**TASK DIRECTIONS**
Continue the email header excerpt below, beginning immediately after its final line.

From mboxrd@z Thu Jan  1 00:00:00 1970
Return-Path: <xfs-bounce@oss.sgi.com>
Received: with ECARTIS (v1.0.0; list xfs); Thu, 02 Nov 2006 10:40:05 -0800 (PST)
Received: from cuda.sgi.com (cuda2.sgi.com [192.48.168.29])
	by oss.sgi.com (8.12.10/8.12.10/SuSE Linux 0.7) with ESMTP id kA2IdwaG023870
	for <xfs@oss.sgi.com>; Thu, 2 Nov 2006 10:39:59 -0800
Received: from mx1.redhat.com (mx1.redhat.com [66.187.233.31])
	by cuda.sgi.com (Spam Firewall) with ESMTP id 7F998D1BB033
	for <xfs@oss.sgi.com>; Thu,  2 Nov 2006 10:39:13 -0800 (PST)

[Keypoint correspondence data]
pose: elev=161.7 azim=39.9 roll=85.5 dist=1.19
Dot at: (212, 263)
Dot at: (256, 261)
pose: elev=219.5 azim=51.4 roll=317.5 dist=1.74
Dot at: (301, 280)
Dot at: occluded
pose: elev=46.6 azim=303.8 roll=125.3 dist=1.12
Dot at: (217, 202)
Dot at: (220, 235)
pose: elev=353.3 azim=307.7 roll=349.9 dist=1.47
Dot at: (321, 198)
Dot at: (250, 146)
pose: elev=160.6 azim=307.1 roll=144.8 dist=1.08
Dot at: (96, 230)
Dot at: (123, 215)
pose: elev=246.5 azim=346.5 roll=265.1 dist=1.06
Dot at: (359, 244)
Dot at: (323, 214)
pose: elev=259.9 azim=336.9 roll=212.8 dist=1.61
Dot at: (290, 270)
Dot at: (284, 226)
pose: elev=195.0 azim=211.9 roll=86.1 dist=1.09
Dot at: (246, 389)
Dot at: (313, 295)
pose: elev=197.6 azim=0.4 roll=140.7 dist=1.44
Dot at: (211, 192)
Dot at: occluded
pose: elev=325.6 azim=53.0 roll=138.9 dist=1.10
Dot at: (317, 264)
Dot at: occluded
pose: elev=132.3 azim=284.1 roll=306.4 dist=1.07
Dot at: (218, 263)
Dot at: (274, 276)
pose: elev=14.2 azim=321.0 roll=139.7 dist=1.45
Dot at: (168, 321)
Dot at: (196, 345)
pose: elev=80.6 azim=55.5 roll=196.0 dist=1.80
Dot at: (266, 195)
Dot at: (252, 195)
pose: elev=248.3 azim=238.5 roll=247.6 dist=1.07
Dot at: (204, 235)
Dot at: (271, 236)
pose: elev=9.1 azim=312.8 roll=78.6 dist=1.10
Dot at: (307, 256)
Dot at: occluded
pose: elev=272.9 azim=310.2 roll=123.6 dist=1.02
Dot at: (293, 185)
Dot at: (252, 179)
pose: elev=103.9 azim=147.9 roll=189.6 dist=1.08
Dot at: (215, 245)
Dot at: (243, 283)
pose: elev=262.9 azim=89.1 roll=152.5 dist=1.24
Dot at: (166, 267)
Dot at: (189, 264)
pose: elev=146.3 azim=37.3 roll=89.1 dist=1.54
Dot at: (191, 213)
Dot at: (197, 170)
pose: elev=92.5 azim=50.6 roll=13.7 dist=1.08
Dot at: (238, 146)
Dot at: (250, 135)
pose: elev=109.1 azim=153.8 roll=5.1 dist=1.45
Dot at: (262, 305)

**REPLY TO THE TASK**
Message-ID: <454A3B28.7010405@sandeen.net>
Date: Thu, 02 Nov 2006 12:38:32 -0600
From: Eric Sandeen <sandeen@sandeen.net>
MIME-Version: 1.0
Subject: Re: mount failed after xfs_growfs beyond 16 TB
References: <20061102172608.GA27769@pc51072.physik.uni-regensburg.de>
In-Reply-To: <20061102172608.GA27769@pc51072.physik.uni-regensburg.de>
Content-Type: text/plain; charset=ISO-8859-1
Content-Transfer-Encoding: 7bit
Sender: xfs-bounce@oss.sgi.com
Errors-to: xfs-bounce@oss.sgi.com
List-Id: xfs
To: christian.guggenberger@physik.uni-regensburg.de
Cc: xfs@oss.sgi.com

Christian Guggenberger wrote:
> Hi,
> 
> a colleague recently tried to grow a 16 TB filesystem (x86, 32bit) on
> top of lvm2 to 17TB. (I am not even sure if that's supposed work with
> linux-2.6, 32bit)

If you have CONFIG_LBD enabled (do you?), it should in theory, barring
bugs :)

> used kernel seems to be debian sarge's 2.6.8

hmm old....

> xfs_growfs seemed to succeed (AFAIK..)

trace below looks like not...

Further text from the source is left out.